- [EXERCISE PROMPT] Pull every line holding the string "retrageri" from the records below.

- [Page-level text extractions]
◆ ◆ ◆ ◆

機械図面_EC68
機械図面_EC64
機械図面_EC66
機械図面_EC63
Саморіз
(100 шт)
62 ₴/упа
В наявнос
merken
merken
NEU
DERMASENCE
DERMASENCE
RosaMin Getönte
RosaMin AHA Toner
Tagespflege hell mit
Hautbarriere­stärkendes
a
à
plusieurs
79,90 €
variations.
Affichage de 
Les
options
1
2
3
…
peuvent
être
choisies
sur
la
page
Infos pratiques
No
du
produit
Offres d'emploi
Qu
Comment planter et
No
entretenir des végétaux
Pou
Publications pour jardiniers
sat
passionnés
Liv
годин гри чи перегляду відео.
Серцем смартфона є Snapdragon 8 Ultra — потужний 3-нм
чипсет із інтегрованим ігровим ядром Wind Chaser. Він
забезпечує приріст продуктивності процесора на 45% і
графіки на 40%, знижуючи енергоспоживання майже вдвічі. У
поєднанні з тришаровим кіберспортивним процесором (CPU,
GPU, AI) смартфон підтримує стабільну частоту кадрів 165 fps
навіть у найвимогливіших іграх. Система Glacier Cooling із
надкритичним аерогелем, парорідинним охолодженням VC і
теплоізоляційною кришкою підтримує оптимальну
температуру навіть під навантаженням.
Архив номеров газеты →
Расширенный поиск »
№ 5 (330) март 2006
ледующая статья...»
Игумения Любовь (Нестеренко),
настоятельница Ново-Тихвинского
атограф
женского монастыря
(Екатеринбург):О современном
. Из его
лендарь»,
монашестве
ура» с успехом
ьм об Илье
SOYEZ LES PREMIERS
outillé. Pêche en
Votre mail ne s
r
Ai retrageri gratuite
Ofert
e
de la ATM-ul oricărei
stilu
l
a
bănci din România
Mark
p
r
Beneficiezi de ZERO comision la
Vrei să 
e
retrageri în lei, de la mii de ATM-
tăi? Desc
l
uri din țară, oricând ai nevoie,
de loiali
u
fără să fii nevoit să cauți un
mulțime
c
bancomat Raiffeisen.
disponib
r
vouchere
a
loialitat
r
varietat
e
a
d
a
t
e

◆ ◆ ◆ ◆

- [REPLY TO THE EXERCISE]
Ai retrageri gratuite
retrageri în lei, de la mii de ATM-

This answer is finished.